Track 08
Vision and Audio Workflows
This expansion track turns modality work into two concrete decisions: does the vision recipe survive the shift that matters, and does the audio representation keep the local structure the label depends on?
Primary Goal
Match Representation To Structure
The point is to keep the useful spatial or temporal structure visible long enough that the model choice is honest.
You Will Practice
Shift Tests, Augmentation, Windows
Clean-versus-shifted vision evaluation, training-only augmentation, and raw-versus-windowed audio features on the same split.
Best First Move
Run One Vision Demo And One Audio Demo
Use the short examples first so the full lab feels like a decision chain, not a jump into heavier modality code.

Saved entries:

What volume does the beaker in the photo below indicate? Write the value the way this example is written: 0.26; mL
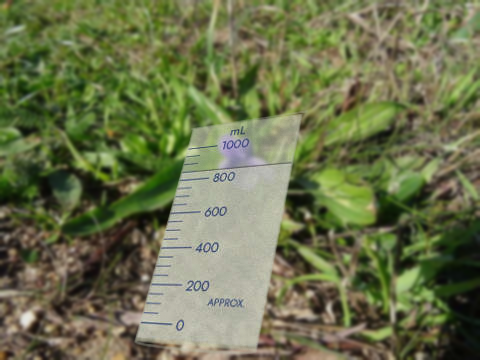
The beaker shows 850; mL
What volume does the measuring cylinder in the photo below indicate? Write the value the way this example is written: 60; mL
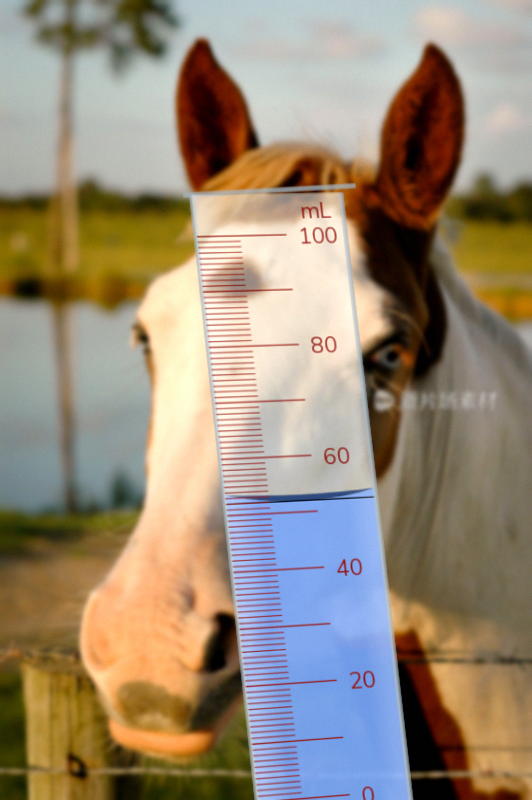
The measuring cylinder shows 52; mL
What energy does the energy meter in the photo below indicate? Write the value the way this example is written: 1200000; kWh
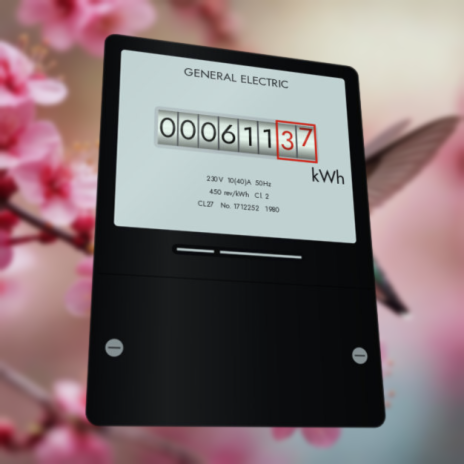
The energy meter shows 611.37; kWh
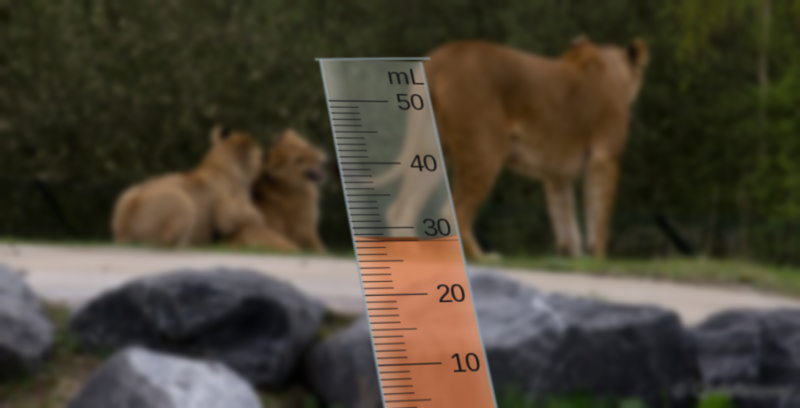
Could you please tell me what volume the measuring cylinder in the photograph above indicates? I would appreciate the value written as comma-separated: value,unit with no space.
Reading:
* * *
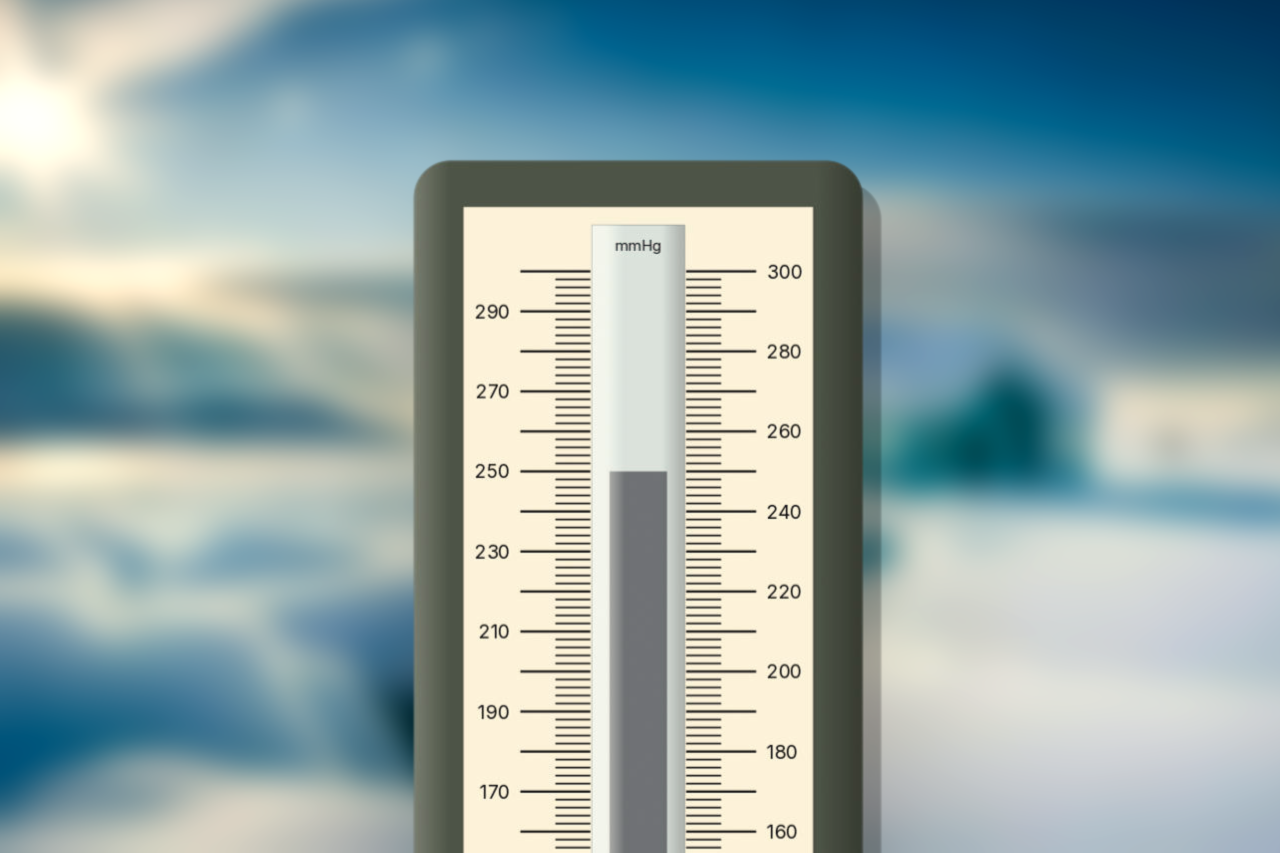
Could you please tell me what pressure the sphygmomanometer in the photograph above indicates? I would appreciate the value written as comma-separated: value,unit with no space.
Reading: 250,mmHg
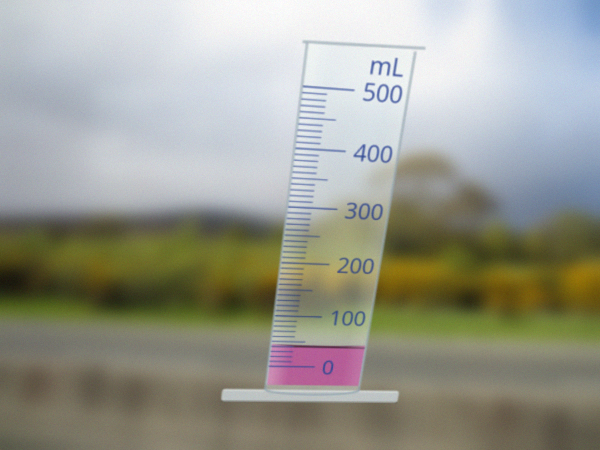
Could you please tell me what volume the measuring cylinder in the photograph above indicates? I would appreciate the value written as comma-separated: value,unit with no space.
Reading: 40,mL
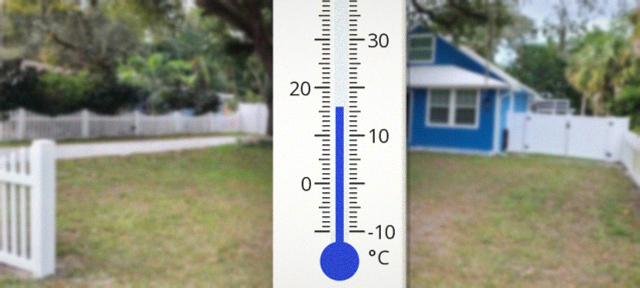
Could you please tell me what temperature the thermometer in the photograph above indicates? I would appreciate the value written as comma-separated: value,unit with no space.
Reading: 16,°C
==
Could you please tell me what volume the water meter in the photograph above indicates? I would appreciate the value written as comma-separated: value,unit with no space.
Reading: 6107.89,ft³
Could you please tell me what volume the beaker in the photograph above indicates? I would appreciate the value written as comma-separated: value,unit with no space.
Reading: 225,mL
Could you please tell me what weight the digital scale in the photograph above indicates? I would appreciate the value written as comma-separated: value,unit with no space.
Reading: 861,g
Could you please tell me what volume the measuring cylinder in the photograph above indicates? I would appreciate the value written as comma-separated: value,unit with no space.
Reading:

> **Exercise requirements**
1. According to the track overview, what is the best first move?
2. Print the track overview text between "You Will Practice" and "the same split.", inclusive.
3. Decide whether each statement agrees with the track overview, answering yes or no and quoting the deciding words: (a) Augmentation is applied only during training. (b) The full lab should be done before the short examples. (c) Raw and windowed audio features are compared on the same split.

> **Answers for each item**
1. Run one vision demo and one audio demo.

2.
You Will Practice
Shift Tests, Augmentation, Windows
Clean-versus-shifted vision evaluation, training-only augmentation, and raw-versus-windowed audio features on the same split.

3.
(a) Yes: "training-only augmentation"
(b) No: "Use the short examples first"
(c) Yes: "raw-versus-windowed audio features on the same split"